Endlich kausal behandelbar

Für die seltene lysosomale Speicherkrankheit Morbus Sly steht mit der Zulassung der Enzymersatztherapie Vestronidase alfa (Mepsevii) nun eine kausale Behandlungsoption in Deutschland zur Verfügung. Das meldet der Hersteller Ultragenyx Pharmaceutical.
Sven Siebenand
20.09.2018  10:45 Uhr

Die auch als Mucopolysaccharidose Typ VII (MPS VII) bezeichnete, erblich bedingte Stoffwechselerkrankung wird durch einen Mangel an Beta-Glucuronidase ausgelöst, einem Enzym, das am Abbau von Glycosaminoglykanen (GAG) wie Darmatan-, Chondroitin- und Heparansulfat beteiligt ist. Diese komplexen Kohlenhydratverbindungen sind wichtige Bestandteile vieler Gewebe. Der beeinträchtigte Abbau von GAG führt zu einer fortschreitenden Akkumulation dieser Substanzen in vielen Geweben und Organen und kann dort erhebliche Schäden verursachen.

Zu den äußeren Merkmalen von Morbus Sly zählen Kleinwuchs sowie ein typisches Erscheinungsbild mit rundlichem Gesicht, rosigen Wangen, kurzem Hals, breiter Nase, dicken Lippen und vergrößerter Zunge. Die GAG-Akkumulation führt zudem zu Schäden an Skelettsystem, Augen, Leber, Milz, Herz, Lunge und zentralem Nervensystem.

Vom Verdacht zur Diagnose

Die Diagnose der seltenen Erkrankung stellt eine große Herausforderung für Ärzte dar. Eine Analyse der GAG-Ausscheidung im Urin kann einen ersten Hinweis auf eine MPS VII geben. Durch Messung der Aktivität der Beta-Glucuronidase mittels Trockenblutkarten lässt sich die Diagnose eindeutig stellen.

* * * * * * * * *

Wie ließe sich der Artikel über Morbus Sly im Anschluss an seinen letzten Satz weiterschreiben? Führen Sie ihn fort. Die Auflistung spielt hierfür keine Rolle.

* * * * * * * * *

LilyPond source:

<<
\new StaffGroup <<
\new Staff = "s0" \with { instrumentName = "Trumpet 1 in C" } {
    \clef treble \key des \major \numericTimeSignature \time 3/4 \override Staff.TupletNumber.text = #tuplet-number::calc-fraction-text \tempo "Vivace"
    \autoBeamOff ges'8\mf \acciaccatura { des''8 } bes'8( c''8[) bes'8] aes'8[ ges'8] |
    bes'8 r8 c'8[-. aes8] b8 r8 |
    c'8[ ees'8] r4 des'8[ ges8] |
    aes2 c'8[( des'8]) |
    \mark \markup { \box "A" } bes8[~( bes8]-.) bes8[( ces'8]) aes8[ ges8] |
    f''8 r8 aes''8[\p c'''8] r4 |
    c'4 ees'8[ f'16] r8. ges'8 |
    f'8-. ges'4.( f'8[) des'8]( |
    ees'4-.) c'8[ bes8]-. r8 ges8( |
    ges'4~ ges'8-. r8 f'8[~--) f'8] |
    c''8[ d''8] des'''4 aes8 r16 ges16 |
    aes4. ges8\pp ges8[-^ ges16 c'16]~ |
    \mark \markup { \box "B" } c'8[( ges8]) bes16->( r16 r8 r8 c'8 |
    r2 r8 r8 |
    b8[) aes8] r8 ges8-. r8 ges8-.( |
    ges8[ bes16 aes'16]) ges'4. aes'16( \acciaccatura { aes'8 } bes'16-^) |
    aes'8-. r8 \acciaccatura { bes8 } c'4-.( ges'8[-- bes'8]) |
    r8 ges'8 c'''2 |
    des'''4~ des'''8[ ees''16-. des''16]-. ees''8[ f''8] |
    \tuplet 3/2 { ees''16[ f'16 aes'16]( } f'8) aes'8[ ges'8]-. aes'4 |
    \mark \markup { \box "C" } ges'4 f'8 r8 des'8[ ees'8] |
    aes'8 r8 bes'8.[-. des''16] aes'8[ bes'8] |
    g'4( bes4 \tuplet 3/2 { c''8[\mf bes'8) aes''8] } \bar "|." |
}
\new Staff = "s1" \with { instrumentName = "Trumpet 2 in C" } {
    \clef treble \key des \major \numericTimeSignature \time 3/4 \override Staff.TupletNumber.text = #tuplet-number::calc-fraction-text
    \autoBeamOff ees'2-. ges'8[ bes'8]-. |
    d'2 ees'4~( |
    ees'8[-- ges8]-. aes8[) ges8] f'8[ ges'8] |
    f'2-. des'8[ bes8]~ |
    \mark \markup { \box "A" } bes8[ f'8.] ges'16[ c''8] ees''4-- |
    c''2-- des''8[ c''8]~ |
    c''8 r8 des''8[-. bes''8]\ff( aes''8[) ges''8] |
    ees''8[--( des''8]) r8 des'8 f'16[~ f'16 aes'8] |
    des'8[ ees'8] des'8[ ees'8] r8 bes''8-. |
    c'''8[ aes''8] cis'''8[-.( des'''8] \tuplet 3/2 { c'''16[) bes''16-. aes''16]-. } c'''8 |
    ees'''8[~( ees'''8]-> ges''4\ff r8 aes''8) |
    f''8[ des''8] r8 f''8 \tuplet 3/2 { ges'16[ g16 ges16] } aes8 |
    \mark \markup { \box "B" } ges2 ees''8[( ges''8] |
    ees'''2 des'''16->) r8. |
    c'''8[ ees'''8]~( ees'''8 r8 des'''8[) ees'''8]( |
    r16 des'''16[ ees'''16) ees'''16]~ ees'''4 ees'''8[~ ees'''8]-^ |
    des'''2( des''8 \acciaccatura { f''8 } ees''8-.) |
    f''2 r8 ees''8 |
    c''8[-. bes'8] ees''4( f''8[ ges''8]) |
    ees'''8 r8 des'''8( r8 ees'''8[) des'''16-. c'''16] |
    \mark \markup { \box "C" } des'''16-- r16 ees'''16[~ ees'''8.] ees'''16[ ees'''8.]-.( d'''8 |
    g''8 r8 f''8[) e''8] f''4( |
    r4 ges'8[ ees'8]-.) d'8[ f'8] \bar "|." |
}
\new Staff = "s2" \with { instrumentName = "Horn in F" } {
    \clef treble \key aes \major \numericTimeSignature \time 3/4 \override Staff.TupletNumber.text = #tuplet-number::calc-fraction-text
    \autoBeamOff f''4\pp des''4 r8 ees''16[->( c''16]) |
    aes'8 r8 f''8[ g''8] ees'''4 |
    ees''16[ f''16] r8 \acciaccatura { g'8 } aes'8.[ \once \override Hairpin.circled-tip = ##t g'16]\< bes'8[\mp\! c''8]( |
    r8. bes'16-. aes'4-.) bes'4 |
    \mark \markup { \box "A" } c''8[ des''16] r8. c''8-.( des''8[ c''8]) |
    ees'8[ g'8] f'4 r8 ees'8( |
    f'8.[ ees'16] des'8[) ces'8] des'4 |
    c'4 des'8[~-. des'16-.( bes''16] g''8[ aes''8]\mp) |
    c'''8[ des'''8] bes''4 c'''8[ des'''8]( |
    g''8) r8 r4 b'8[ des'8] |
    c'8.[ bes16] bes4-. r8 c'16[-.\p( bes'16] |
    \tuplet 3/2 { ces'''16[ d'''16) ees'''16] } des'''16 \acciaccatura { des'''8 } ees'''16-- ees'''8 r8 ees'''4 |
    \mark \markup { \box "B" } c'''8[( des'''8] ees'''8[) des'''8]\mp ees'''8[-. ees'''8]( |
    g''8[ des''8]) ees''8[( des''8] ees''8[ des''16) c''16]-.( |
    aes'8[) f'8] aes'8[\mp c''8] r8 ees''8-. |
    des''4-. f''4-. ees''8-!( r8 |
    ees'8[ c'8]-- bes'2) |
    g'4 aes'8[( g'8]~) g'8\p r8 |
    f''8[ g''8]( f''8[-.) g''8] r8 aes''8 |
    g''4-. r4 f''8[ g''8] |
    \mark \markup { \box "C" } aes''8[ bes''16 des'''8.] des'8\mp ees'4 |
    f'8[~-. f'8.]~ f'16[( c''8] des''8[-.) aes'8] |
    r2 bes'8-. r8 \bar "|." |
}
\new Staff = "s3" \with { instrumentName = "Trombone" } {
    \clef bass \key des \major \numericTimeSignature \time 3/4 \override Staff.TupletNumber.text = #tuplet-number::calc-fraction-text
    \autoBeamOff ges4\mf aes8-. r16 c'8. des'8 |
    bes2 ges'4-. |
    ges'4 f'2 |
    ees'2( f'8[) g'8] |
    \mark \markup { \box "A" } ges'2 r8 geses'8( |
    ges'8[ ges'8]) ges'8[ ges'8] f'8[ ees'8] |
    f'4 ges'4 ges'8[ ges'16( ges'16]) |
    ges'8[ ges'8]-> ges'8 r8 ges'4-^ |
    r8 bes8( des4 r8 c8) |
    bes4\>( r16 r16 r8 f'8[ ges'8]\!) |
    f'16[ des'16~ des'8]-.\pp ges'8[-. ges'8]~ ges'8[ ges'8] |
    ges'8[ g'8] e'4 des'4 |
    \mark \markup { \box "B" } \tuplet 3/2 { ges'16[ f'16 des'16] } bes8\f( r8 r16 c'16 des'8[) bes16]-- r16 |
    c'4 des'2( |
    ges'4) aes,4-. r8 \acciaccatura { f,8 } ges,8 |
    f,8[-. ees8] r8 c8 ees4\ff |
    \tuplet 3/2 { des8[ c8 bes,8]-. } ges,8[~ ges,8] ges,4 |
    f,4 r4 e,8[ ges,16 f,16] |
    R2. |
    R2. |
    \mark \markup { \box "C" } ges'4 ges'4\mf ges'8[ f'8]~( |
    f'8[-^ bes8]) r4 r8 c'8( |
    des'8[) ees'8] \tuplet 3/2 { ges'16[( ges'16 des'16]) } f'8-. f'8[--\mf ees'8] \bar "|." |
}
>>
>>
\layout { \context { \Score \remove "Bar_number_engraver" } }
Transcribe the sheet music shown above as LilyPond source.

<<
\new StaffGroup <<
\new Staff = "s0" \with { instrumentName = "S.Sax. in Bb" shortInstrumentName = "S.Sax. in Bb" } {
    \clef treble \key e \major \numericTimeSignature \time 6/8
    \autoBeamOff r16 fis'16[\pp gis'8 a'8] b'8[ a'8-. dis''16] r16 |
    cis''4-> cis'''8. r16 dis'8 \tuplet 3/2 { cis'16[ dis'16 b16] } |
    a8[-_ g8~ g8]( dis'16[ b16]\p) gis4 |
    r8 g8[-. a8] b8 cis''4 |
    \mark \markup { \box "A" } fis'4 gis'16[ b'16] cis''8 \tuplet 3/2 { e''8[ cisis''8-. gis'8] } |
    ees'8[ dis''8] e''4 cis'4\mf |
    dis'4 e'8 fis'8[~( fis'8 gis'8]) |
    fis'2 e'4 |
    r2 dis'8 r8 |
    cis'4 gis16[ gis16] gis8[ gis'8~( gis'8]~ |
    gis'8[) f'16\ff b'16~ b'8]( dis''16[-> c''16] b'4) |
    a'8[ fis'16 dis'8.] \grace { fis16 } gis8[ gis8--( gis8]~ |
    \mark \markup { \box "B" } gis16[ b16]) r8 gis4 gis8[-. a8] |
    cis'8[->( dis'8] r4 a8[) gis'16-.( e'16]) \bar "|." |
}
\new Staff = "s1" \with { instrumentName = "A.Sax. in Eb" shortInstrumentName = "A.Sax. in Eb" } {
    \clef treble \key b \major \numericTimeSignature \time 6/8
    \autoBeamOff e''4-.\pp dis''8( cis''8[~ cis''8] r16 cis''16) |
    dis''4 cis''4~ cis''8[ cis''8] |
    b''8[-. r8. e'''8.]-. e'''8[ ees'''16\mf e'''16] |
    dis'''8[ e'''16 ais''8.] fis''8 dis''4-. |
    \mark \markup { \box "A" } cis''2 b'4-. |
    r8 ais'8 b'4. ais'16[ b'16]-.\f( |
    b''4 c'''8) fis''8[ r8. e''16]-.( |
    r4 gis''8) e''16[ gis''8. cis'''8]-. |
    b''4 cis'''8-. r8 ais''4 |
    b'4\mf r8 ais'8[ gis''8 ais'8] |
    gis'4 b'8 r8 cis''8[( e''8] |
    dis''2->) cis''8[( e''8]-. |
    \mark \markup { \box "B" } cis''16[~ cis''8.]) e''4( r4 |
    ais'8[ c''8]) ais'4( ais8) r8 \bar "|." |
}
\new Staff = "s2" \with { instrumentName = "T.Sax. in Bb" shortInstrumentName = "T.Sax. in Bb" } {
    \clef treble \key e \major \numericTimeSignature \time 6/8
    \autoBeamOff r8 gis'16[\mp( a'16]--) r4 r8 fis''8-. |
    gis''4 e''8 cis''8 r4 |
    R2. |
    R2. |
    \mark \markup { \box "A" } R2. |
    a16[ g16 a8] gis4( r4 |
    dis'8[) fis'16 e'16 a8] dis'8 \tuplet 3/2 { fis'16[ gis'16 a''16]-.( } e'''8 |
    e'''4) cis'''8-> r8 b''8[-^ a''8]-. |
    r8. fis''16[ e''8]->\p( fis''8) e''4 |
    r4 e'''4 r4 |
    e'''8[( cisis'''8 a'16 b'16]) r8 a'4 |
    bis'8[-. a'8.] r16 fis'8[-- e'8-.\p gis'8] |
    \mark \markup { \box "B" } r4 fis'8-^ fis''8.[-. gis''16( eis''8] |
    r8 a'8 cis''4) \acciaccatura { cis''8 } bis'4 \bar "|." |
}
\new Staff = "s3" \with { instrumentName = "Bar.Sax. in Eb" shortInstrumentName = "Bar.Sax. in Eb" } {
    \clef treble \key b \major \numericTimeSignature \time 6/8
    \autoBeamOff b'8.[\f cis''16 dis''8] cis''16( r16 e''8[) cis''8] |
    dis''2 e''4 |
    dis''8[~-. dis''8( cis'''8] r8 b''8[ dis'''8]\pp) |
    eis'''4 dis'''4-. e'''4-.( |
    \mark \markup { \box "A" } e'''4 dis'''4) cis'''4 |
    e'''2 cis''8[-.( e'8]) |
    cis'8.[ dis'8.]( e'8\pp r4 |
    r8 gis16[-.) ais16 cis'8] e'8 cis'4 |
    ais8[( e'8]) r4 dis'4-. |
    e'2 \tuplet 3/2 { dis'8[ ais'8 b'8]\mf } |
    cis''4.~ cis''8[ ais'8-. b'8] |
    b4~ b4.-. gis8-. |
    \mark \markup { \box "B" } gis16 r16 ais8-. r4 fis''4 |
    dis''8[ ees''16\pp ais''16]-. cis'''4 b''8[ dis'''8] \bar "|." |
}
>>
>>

* * * * * * * * *

● **Antwort**:
Eine kurative Therapie gibt es nicht, dank Vestronidase alfa aber nun eine kausale Behandlungsoption. Da MPS VII eine progrediente Erkrankung ist, hängt der Erfolg der Enzymersatztherapie von einer frühen Diagnose und einem frühen Behandlungsbeginn ab. Dies sind wichtige Voraussetzungen, um den Krankheitsverlauf aufzuhalten beziehungsweise abzumildern.

Zugelassen ist Mepsevii® zur Behandlung nicht-neurologischer Krankheitsanzeichen der MPS VII. Es handelt sich um eine Infusionslösung, die in einer Dosierung von 4 mg/kg Körpergewicht alle zwei Wochen verabreicht werden muss. Zur Minimierung des Risikos von Überempfindlichkeitsreaktionen wird empfohlen, 30 bis 60 Minuten vor Beginn der Infusion ein nicht-sedierendes Antihistaminikum mit einem oder ohne ein Antipyretikum zu geben. Liegt bei einem Patienten eine akute fiebrige oder respiratorische Erkrankung vor, sollte möglichst keine Infusion durchgeführt werden.